- _PAGE EXTRACT_:

------------------------------------------------

Dear friends and readers,
After shoverdosing on the MP movies, I followed up my intermittent preparation for the Montreal JASNA AGM, topic Mansfield Park, with debating with fellow readers what should be the topic for the student essay contest. The winner was:
Consider the role of silence in Mansfield Park. Sometimes silence is chosen, sometimes it is forced, and sometimes it just happens. The number of times the narrator remarks that people say nothing is quite surprising, yet the narrator too is silent on important points. And sometimes only the narrator fills the silence on equally important points, especially about Fanny. What do we learn from the silences of Mansfield Park?
One person had objected to the over-guided nature of most of the suggestions; I suggested one can argue that through silence one can possess one’s soul wholly and apart — as Elinor Dashwood argues (in effect) to Marianne (Chapter 17, Vol 1) in one of their disputes:
My doctrine has never aimed at the subjection of the understanding. All I have ever attempted to influence has been the behaviour. You must not confound my meaning. I am guilty, I confess, of having often wished you to treat our acquaintance in general with greater attention; but when have I advised you to adopt their sentiments or conform to their judgment in serious matters?”

------------------------------------------------

(Dataset items)
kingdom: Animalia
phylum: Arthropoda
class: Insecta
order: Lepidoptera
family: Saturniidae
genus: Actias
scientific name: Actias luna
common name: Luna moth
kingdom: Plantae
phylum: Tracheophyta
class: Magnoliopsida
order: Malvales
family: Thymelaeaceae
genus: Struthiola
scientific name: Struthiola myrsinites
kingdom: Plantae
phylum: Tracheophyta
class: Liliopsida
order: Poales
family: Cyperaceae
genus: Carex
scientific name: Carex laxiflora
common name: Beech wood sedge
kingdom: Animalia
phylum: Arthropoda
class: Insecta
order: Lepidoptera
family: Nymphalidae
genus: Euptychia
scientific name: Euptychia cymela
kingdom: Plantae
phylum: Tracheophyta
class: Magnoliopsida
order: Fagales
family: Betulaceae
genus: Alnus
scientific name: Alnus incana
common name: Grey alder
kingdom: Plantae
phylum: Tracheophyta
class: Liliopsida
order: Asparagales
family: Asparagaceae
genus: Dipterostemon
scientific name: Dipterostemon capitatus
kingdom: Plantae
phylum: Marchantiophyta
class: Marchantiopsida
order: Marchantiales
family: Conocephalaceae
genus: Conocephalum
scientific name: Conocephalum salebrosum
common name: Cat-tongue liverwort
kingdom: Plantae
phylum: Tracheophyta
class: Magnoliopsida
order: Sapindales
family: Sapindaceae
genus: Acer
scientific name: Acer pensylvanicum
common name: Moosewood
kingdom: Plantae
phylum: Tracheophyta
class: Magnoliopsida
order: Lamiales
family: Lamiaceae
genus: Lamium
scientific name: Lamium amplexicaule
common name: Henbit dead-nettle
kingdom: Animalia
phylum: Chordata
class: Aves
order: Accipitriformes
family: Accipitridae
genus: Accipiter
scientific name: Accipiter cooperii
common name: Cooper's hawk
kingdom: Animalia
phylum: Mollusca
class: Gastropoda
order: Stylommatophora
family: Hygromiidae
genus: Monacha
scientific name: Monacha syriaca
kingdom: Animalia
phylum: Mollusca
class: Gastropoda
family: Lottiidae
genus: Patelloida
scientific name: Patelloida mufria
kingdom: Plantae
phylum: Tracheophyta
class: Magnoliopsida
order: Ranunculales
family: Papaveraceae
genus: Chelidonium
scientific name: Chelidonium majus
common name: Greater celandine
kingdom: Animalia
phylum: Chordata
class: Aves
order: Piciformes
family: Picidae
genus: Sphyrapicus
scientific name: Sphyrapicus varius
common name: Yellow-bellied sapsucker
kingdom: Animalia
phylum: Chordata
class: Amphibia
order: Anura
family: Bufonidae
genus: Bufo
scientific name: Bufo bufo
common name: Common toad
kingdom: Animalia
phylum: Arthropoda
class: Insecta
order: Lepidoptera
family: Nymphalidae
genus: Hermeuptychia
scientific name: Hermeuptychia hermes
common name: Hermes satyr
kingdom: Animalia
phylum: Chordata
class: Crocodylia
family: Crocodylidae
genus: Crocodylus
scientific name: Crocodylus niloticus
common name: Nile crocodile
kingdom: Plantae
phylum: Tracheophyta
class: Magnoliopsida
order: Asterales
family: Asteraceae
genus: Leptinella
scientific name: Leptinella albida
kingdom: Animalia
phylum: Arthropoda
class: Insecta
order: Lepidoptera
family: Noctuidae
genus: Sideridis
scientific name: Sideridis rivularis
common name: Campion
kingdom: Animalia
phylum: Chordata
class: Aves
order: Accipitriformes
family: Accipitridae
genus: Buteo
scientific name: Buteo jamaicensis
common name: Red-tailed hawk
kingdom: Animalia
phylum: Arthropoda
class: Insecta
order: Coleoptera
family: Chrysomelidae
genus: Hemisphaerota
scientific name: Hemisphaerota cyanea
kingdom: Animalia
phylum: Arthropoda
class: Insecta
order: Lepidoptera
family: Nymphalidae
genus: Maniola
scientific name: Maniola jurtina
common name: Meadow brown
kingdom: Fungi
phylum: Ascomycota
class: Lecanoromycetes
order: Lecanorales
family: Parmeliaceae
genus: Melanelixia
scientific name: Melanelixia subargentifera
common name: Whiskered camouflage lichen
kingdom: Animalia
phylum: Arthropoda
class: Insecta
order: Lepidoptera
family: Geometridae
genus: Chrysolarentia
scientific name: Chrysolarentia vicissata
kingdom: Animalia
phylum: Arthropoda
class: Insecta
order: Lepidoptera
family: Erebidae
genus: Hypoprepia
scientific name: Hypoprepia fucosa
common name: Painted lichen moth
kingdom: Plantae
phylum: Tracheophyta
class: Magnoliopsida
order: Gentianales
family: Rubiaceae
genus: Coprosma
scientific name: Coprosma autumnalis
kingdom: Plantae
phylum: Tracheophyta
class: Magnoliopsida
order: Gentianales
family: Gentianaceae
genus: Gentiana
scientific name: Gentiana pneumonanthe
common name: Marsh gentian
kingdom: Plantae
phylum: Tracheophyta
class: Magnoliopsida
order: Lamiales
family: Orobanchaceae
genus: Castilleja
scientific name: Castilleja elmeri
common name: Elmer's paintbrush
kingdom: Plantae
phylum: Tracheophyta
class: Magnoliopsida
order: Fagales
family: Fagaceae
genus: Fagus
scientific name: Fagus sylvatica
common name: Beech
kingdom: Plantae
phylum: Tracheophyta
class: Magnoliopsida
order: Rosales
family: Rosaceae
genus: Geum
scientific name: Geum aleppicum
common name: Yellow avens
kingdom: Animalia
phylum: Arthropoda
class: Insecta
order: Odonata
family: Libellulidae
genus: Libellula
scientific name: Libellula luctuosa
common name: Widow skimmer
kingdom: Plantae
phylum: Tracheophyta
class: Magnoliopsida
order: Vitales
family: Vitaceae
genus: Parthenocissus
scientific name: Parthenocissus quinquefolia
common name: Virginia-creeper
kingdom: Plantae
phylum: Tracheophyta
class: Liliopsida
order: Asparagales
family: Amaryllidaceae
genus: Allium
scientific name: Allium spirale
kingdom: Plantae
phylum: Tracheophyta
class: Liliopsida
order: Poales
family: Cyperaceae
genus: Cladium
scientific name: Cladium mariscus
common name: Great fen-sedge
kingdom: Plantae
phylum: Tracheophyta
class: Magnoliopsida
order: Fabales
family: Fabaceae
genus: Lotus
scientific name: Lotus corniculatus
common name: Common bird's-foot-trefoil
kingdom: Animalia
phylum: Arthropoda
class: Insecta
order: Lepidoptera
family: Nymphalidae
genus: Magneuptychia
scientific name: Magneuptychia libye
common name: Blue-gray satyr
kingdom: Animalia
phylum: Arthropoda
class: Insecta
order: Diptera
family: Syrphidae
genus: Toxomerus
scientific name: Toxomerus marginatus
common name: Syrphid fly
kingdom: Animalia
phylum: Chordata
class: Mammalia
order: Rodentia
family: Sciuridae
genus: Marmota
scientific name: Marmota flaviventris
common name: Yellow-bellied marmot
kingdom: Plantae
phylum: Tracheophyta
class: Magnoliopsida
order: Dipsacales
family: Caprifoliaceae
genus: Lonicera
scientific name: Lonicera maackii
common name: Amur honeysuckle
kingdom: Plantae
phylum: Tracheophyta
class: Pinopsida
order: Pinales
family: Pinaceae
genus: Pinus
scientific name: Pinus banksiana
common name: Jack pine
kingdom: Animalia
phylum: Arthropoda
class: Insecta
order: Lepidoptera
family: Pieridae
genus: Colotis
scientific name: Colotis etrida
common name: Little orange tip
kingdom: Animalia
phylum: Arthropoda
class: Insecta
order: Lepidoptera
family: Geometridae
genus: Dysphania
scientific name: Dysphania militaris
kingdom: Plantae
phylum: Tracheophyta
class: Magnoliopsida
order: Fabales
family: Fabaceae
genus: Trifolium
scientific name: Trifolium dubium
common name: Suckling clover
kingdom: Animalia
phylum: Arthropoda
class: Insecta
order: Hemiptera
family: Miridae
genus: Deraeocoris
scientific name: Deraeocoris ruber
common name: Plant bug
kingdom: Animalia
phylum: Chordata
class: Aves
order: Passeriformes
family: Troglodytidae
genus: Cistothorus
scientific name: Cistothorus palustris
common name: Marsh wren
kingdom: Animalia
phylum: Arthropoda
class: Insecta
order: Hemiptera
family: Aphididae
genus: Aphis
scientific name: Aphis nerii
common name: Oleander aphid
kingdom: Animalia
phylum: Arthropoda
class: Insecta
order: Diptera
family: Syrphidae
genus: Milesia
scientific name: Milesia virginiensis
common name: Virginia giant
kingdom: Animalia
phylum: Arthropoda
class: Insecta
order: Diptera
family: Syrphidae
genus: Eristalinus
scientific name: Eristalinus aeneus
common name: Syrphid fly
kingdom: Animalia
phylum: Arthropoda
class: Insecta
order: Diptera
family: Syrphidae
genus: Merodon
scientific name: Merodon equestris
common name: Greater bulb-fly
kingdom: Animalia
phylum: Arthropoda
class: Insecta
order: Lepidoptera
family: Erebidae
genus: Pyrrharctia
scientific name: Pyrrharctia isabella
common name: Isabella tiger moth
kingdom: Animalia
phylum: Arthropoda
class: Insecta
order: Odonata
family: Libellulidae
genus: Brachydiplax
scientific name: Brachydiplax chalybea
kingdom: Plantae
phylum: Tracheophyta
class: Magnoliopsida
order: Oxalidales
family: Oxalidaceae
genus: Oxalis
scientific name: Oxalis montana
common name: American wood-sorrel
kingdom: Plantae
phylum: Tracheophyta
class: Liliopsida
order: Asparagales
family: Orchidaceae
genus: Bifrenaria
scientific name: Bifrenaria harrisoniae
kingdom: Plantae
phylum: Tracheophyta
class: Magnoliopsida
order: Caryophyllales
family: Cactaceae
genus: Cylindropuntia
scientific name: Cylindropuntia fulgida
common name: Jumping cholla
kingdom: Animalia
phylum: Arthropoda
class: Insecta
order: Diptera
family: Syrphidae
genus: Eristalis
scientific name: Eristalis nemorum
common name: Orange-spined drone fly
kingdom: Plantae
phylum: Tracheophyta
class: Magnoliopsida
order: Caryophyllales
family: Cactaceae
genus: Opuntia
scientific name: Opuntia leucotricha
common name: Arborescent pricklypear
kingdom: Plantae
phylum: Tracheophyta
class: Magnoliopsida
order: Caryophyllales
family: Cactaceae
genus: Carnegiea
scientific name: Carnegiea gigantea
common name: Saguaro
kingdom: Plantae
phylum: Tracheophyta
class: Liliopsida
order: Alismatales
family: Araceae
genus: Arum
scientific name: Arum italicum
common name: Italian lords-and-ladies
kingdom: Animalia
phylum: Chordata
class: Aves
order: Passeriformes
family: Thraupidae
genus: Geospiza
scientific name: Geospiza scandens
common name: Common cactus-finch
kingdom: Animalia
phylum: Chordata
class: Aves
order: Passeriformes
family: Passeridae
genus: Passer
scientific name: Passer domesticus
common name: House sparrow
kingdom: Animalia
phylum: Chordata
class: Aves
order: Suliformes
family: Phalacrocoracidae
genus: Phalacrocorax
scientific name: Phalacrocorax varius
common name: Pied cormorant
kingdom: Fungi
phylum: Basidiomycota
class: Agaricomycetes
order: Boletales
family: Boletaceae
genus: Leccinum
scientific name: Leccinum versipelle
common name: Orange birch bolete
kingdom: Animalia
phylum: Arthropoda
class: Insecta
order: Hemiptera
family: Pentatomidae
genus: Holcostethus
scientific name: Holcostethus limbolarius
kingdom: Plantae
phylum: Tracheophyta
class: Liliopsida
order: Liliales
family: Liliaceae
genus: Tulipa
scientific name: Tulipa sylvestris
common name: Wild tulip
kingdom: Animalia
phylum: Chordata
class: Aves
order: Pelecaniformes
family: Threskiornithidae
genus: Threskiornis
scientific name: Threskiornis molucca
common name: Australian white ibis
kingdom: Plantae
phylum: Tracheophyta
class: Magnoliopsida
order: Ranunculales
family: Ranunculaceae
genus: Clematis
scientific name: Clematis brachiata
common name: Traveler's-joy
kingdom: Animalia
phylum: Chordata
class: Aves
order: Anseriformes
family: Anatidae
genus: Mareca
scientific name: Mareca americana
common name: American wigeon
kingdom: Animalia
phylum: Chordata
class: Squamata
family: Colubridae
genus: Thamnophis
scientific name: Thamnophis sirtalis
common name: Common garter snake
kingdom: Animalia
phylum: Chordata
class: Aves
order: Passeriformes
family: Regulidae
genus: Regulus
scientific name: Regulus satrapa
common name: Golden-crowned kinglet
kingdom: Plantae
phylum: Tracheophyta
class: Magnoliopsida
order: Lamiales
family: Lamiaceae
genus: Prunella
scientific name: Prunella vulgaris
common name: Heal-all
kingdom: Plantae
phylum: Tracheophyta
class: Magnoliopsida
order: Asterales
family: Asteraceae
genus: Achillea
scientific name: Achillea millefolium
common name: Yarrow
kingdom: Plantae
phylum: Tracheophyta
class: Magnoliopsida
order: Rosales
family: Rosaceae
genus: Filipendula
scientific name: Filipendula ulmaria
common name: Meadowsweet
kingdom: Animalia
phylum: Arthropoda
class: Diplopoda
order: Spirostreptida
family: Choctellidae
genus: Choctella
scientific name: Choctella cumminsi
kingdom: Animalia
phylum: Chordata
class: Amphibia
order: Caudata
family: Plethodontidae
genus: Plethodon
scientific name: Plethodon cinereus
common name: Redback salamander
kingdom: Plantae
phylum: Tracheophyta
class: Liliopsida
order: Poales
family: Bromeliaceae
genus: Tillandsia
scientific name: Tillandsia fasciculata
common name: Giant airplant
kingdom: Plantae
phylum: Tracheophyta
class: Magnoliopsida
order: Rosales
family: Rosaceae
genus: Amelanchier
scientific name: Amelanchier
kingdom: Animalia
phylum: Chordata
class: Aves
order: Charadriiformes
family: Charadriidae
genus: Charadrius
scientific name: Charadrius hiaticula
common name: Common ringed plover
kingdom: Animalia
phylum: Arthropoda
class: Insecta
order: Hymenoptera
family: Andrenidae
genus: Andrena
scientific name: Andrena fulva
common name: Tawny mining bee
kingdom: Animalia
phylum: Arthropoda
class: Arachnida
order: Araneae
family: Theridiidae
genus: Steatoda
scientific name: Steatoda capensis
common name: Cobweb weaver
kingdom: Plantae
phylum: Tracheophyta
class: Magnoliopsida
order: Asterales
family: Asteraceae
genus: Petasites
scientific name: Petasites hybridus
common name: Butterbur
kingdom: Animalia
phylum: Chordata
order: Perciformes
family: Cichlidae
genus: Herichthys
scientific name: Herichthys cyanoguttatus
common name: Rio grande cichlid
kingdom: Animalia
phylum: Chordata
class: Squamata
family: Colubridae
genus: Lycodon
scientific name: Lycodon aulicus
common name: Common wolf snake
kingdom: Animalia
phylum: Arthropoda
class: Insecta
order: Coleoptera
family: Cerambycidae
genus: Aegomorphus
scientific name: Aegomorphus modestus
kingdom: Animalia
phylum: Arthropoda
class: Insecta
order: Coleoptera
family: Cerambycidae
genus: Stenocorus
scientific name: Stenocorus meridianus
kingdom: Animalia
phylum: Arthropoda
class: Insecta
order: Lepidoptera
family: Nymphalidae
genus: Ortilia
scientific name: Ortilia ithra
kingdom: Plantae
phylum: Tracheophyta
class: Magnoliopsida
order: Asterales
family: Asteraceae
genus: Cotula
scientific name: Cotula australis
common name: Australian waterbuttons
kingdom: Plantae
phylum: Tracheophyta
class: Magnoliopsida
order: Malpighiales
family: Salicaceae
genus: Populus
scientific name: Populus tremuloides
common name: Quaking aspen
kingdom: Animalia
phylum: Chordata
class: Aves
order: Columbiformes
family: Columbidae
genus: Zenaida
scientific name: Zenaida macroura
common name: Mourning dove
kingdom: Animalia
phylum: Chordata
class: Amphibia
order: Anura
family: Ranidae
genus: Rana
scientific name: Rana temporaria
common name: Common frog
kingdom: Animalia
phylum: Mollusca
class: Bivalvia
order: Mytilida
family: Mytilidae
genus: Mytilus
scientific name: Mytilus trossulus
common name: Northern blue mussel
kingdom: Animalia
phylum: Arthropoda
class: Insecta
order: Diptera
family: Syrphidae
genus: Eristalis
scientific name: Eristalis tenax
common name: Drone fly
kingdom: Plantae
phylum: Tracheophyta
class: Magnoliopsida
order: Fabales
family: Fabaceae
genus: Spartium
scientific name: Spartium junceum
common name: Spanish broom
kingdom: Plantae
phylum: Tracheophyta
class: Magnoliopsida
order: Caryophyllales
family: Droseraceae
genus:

------------------------------------------------

- _WORK INSTRUCTIONS_:
A) Answer these questions from the Mansfield Park post, one per line:
(i) Which novel was the topic of the Montreal JASNA AGM?
(ii) What did one person object to in most of the suggestions?
(iii) What chapter and volume are cited for Elinor Dashwood's dispute with Marianne?
B) Echo, word for word, the lines of the records starting at the one that contains "common name: Wild tulip" and ending at the one that contains "family: Choctellidae", with both of those lines included.
The text and the records have nothing to do with each other.

- _FINAL RESULTS_:
A)
(i) Mansfield Park
(ii) The over-guided nature of most of the suggestions
(iii) Chapter 17, Vol 1

B)
common name: Wild tulip
kingdom: Animalia
phylum: Chordata
class: Aves
order: Pelecaniformes
family: Threskiornithidae
genus: Threskiornis
scientific name: Threskiornis molucca
common name: Australian white ibis
kingdom: Plantae
phylum: Tracheophyta
class: Magnoliopsida
order: Ranunculales
family: Ranunculaceae
genus: Clematis
scientific name: Clematis brachiata
common name: Traveler's-joy
kingdom: Animalia
phylum: Chordata
class: Aves
order: Anseriformes
family: Anatidae
genus: Mareca
scientific name: Mareca americana
common name: American wigeon
kingdom: Animalia
phylum: Chordata
class: Squamata
family: Colubridae
genus: Thamnophis
scientific name: Thamnophis sirtalis
common name: Common garter snake
kingdom: Animalia
phylum: Chordata
class: Aves
order: Passeriformes
family: Regulidae
genus: Regulus
scientific name: Regulus satrapa
common name: Golden-crowned kinglet
kingdom: Plantae
phylum: Tracheophyta
class: Magnoliopsida
order: Lamiales
family: Lamiaceae
genus: Prunella
scientific name: Prunella vulgaris
common name: Heal-all
kingdom: Plantae
phylum: Tracheophyta
class: Magnoliopsida
order: Asterales
family: Asteraceae
genus: Achillea
scientific name: Achillea millefolium
common name: Yarrow
kingdom: Plantae
phylum: Tracheophyta
class: Magnoliopsida
order: Rosales
family: Rosaceae
genus: Filipendula
scientific name: Filipendula ulmaria
common name: Meadowsweet
kingdom: Animalia
phylum: Arthropoda
class: Diplopoda
order: Spirostreptida
family: Choctellidae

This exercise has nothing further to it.